I nodded thoughtfully. “How would you feel if you believed that you had been ‘commissioned by' God—and felt
you had failed Him? Jared believes he's failed Molly, his grandfather and even God. He's forgetting, of course, that we've all failed God. Romans 3:23—‘All have sinned and fall short of the glory of God.'”

Suddenly I thought about my favorite disciple, Peter. If you want to talk about a guy with a directive from God who still managed to fail his Lord, there's one! After that bluster, those good intentions and a somber promise to never deny Christ, what did Peter say when asked if he was one of Jesus' followers? “I do not know what you are talking about… I do not know the man!”

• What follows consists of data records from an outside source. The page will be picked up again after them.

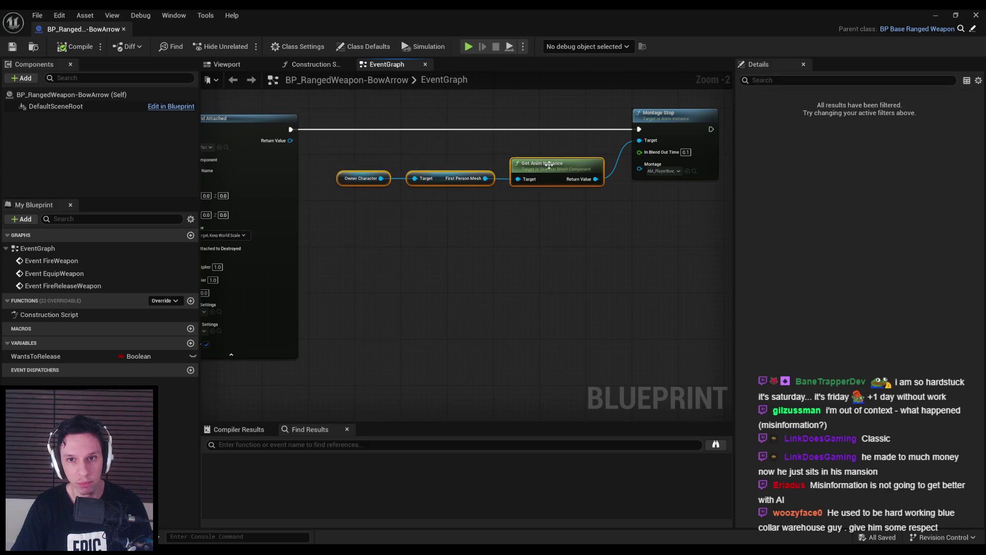
# - Align the anim instance node chain and the Montage Stop node, then save the blueprint
pyautogui.moveTo(369, 171); pyautogui.dragTo(363, 160)
pyautogui.moveTo(673, 127); pyautogui.dragTo(662, 127)
pyautogui.click(584, 229)
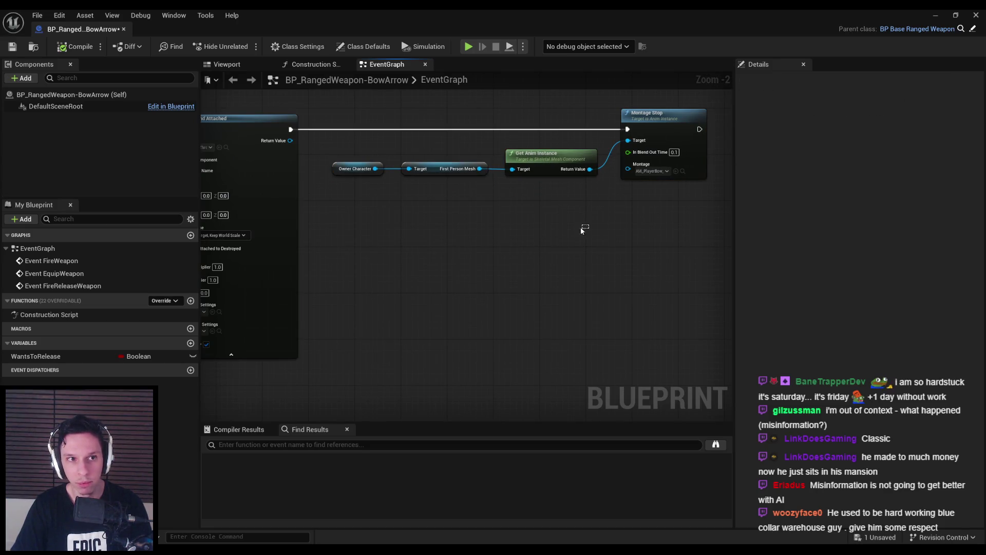
pyautogui.click(12, 46)
# - Nudge the orange reroute node left and line the Add node up with the location wire, then save
pyautogui.scroll(-2, 350, 212)
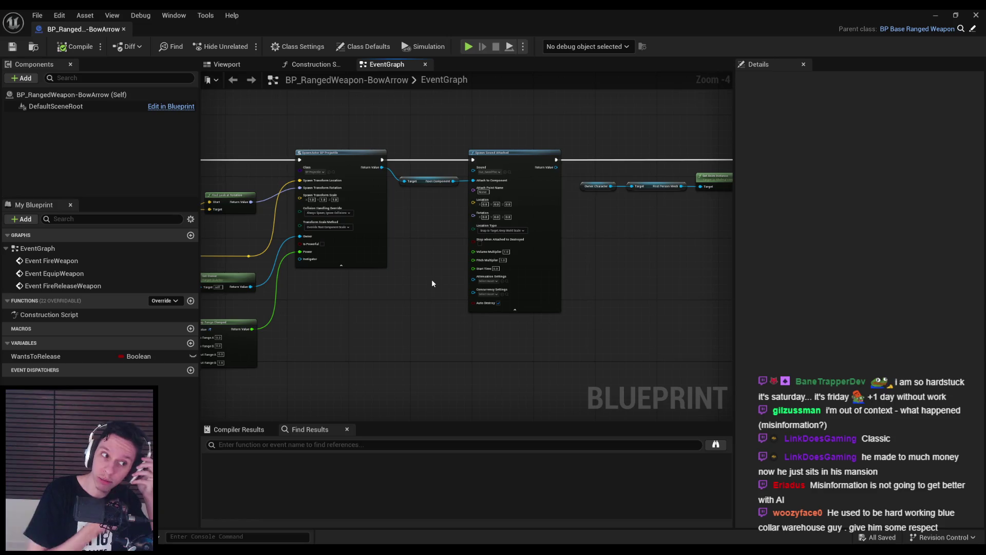
pyautogui.scroll(1, 420, 178)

Talk about dropping the ball!

Yet Peter, by God's grace, picked himself up, dusted himself off and became the rock of the church that Christ promised he would. If God could do that for Peter, Jared's issue would be a piece of cake for our loving Lord. But how to convince Jared of that? How to unwind the obligation of a lifetime and put it into God's hands?

I could think of only one answer. By starting to pray for it myself.